*YOUR TASK*
This task calls for copying every line of the records that includes the word "grade".

*DATA FOR THIS EXERCISE*
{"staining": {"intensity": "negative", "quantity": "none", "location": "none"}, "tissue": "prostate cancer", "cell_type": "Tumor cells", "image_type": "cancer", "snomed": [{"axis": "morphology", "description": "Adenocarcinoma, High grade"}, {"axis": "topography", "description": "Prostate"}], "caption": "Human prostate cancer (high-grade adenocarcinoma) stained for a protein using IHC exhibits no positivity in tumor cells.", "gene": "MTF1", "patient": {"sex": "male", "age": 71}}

---

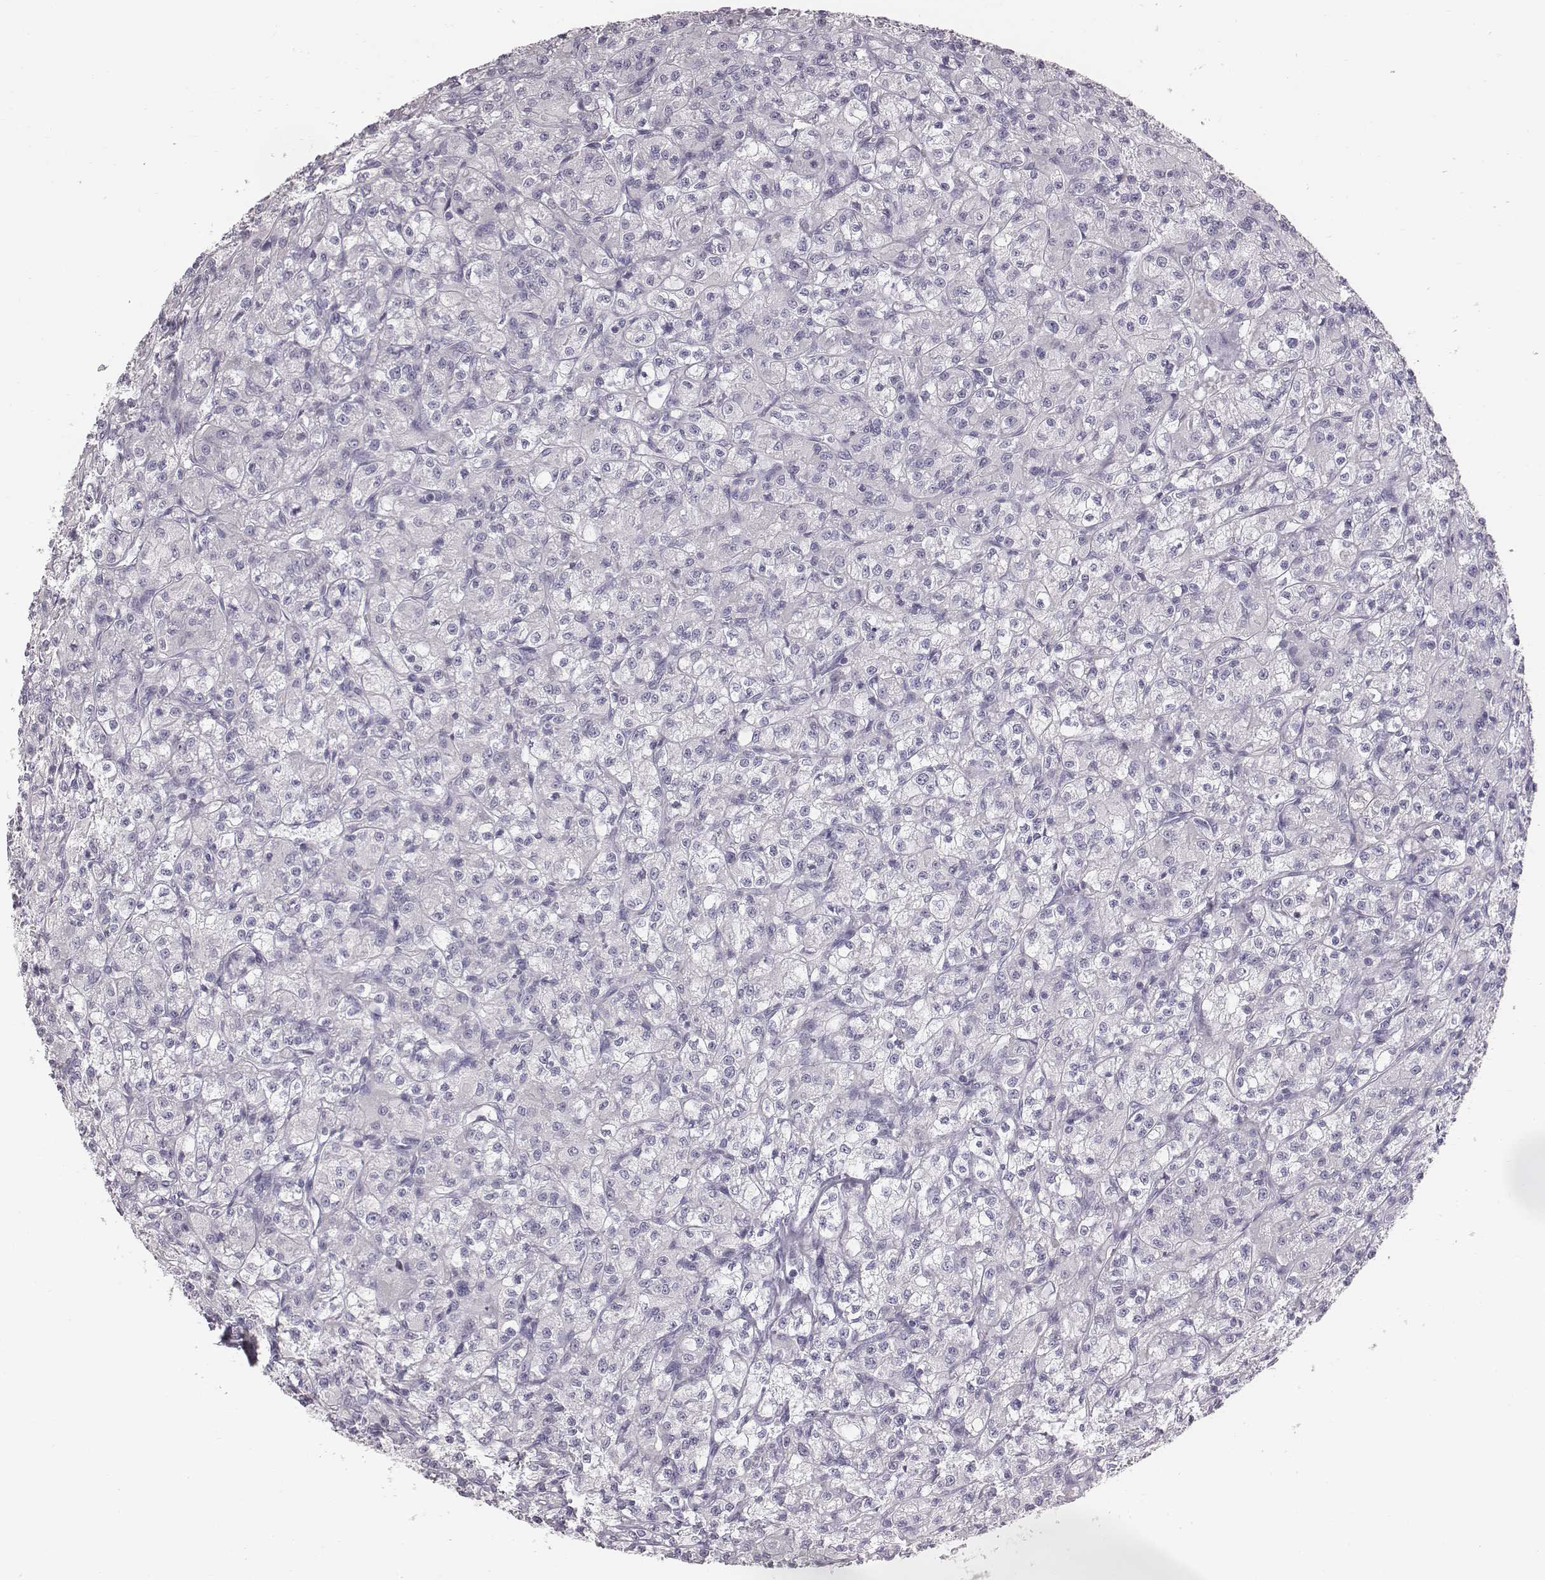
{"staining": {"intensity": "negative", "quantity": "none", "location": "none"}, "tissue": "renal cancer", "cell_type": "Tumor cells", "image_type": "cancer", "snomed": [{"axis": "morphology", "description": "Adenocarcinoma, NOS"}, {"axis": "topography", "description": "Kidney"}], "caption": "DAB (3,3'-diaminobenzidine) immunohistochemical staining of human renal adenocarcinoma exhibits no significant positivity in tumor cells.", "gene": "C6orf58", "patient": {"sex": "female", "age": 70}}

==

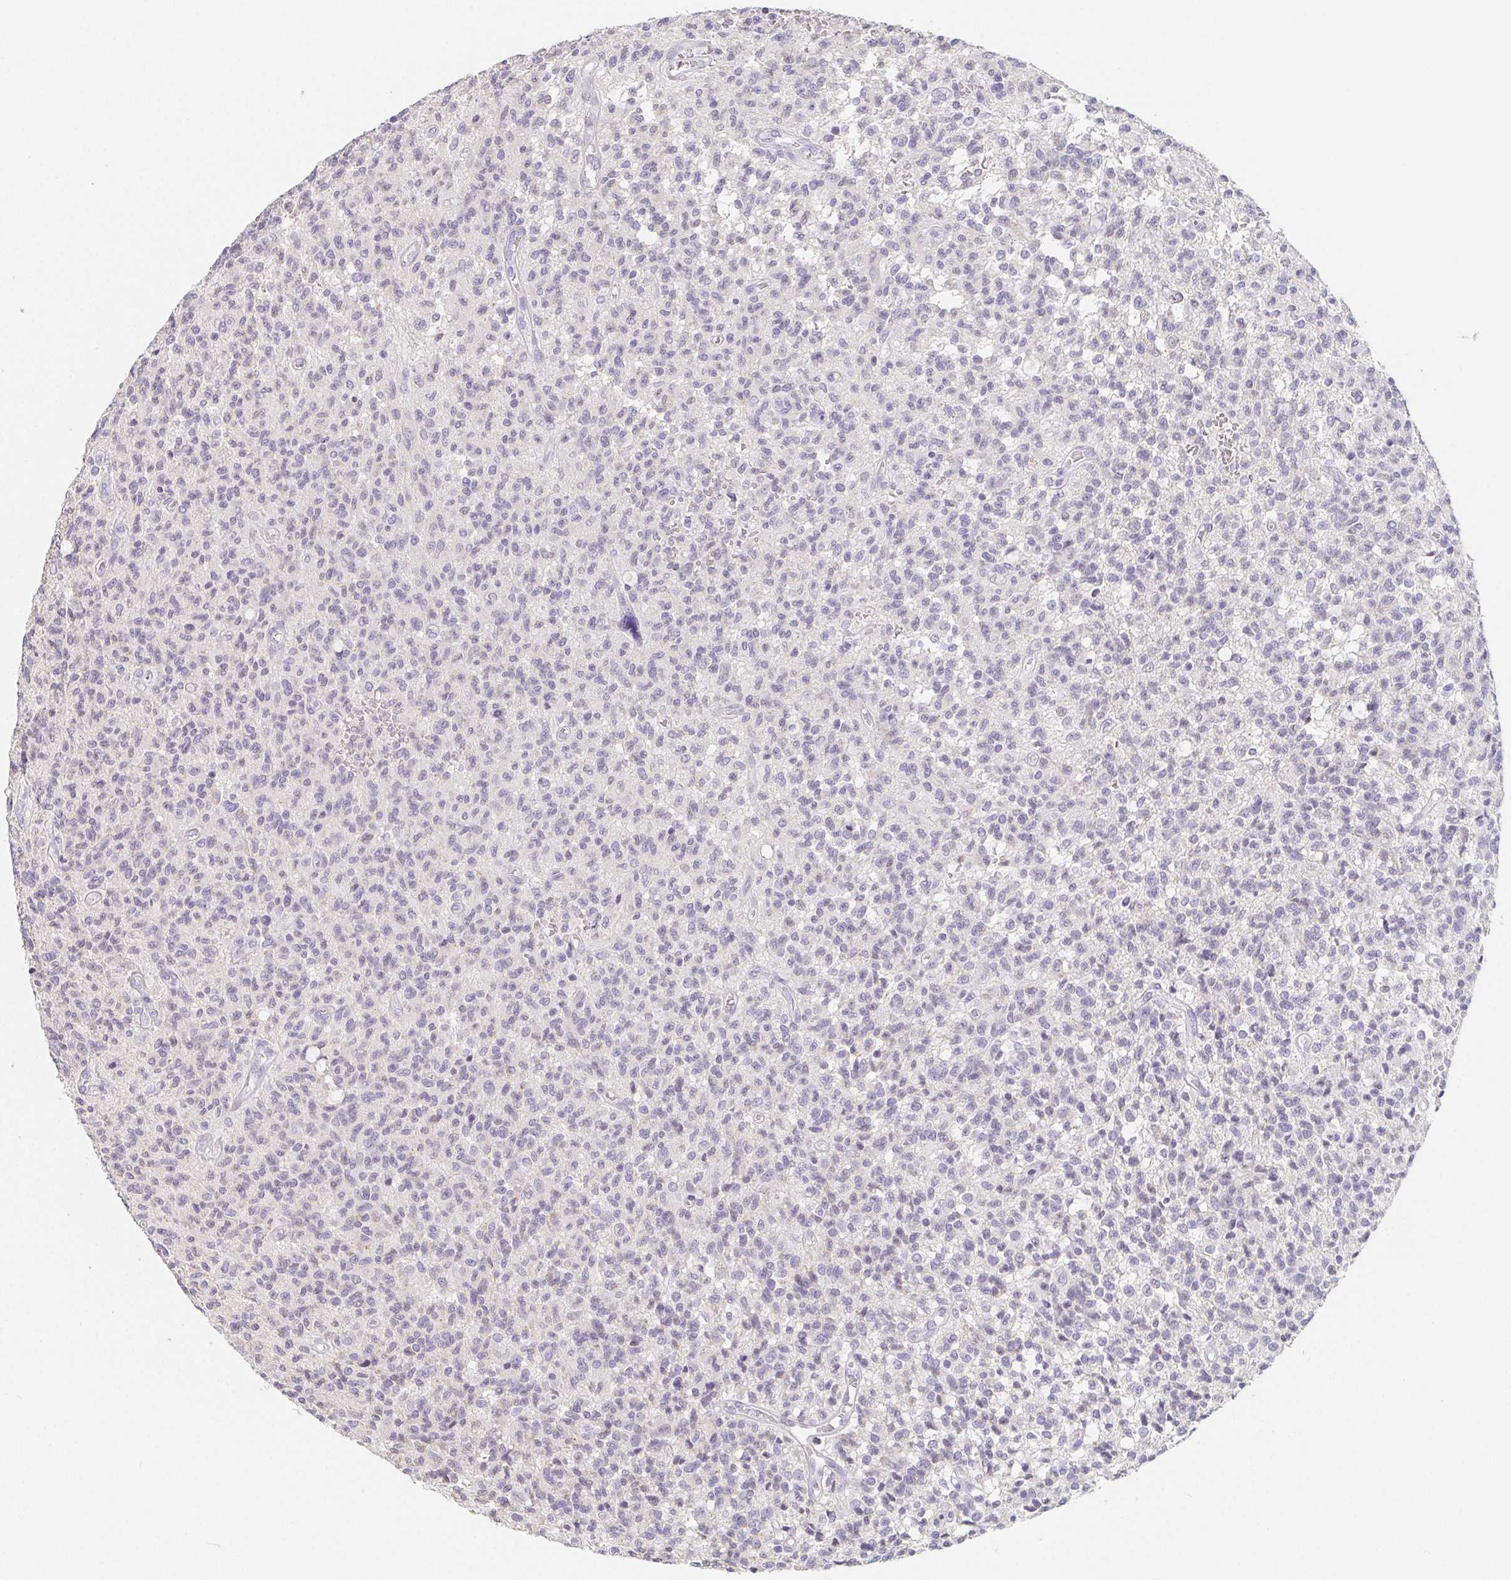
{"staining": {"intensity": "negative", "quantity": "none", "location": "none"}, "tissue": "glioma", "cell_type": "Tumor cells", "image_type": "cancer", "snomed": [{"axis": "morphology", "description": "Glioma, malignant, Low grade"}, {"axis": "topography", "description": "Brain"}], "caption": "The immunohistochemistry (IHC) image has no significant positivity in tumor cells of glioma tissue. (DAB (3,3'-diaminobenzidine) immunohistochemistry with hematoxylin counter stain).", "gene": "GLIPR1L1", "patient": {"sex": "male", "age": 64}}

*RESULT OF THIS EXERCISE*
{"staining": {"intensity": "negative", "quantity": "none", "location": "none"}, "tissue": "prostate cancer", "cell_type": "Tumor cells", "image_type": "cancer", "snomed": [{"axis": "morphology", "description": "Adenocarcinoma, High grade"}, {"axis": "topography", "description": "Prostate"}], "caption": "Human prostate cancer (high-grade adenocarcinoma) stained for a protein using IHC exhibits no positivity in tumor cells.", "gene": "MTF1", "patient": {"sex": "male", "age": 71}}
{"staining": {"intensity": "negative", "quantity": "none", "location": "none"}, "tissue": "glioma", "cell_type": "Tumor cells", "image_type": "cancer", "snomed": [{"axis": "morphology", "description": "Glioma, malignant, Low grade"}, {"axis": "topography", "description": "Brain"}], "caption": "The immunohistochemistry (IHC) image has no significant positivity in tumor cells of glioma tissue. (DAB (3,3'-diaminobenzidine) immunohistochemistry with hematoxylin counter stain).", "gene": "GLIPR1L1", "patient": {"sex": "male", "age": 64}}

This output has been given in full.